_Exercise objective_
Look through the listing below for lines containing "Accetta". State how many there are, and nothing else.

---

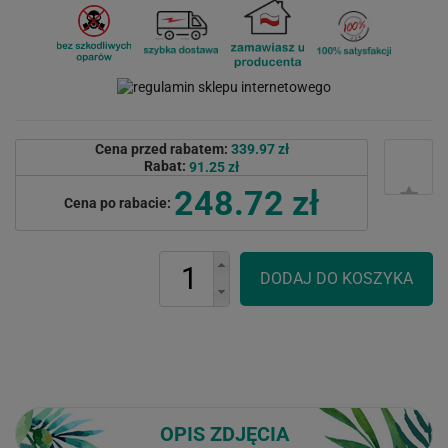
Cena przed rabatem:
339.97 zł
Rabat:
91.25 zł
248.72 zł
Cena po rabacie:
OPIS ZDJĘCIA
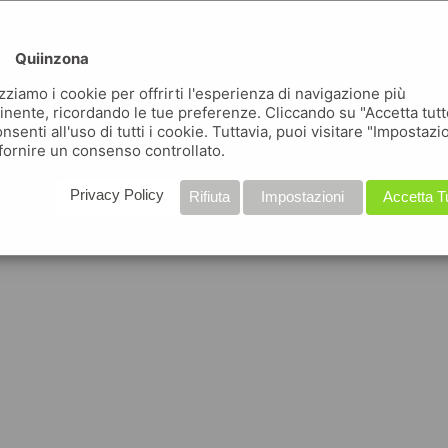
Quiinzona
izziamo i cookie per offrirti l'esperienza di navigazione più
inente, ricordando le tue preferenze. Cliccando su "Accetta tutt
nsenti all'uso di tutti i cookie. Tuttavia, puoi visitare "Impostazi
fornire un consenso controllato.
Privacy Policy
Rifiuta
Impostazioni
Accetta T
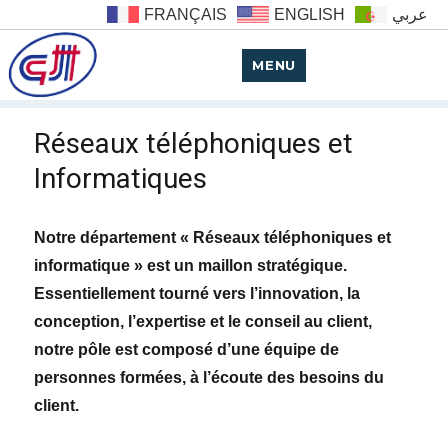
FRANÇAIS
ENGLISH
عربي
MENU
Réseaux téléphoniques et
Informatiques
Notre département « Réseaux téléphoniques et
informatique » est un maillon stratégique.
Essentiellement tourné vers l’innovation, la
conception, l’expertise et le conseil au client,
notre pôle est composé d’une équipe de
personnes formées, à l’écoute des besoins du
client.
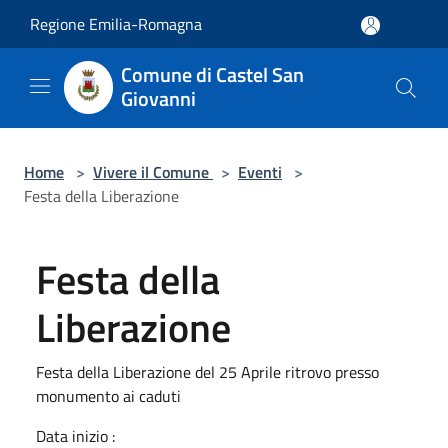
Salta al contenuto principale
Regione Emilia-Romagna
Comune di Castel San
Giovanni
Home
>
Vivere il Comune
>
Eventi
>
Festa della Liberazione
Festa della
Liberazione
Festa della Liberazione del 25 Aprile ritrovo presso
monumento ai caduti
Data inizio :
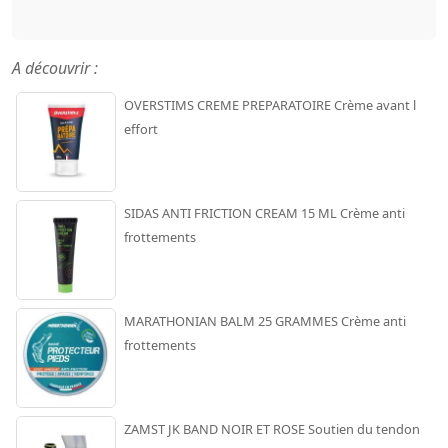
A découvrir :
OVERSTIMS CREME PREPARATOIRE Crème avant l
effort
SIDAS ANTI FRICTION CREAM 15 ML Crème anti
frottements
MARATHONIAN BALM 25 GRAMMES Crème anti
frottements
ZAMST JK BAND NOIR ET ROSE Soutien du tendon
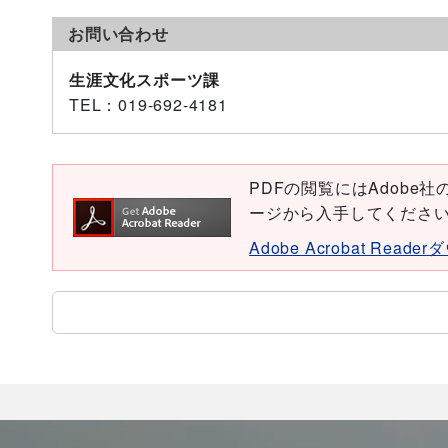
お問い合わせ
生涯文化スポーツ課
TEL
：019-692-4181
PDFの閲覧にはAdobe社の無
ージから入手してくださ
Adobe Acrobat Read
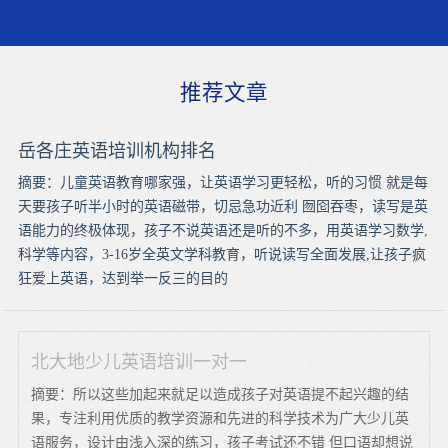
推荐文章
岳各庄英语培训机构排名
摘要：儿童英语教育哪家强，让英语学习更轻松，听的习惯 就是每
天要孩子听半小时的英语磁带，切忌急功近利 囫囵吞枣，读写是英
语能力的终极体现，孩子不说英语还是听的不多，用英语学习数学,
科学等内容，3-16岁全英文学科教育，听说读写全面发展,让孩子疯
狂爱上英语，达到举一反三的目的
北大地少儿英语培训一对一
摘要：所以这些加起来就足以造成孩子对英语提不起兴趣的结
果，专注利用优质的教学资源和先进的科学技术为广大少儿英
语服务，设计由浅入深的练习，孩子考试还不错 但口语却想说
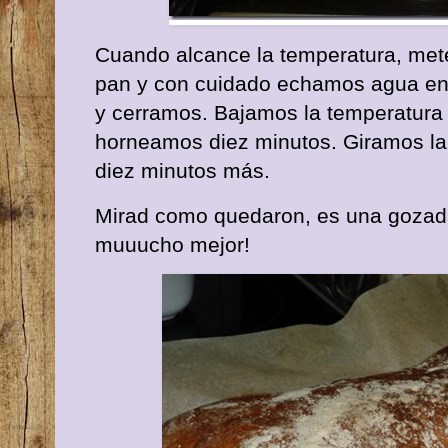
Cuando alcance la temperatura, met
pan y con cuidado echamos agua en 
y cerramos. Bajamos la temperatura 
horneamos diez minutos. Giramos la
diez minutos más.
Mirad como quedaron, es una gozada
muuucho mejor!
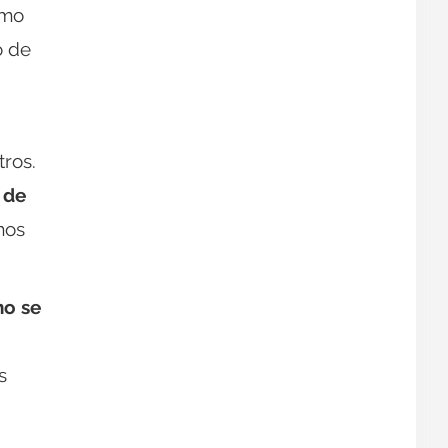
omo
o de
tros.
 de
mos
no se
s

---

_Task result_
2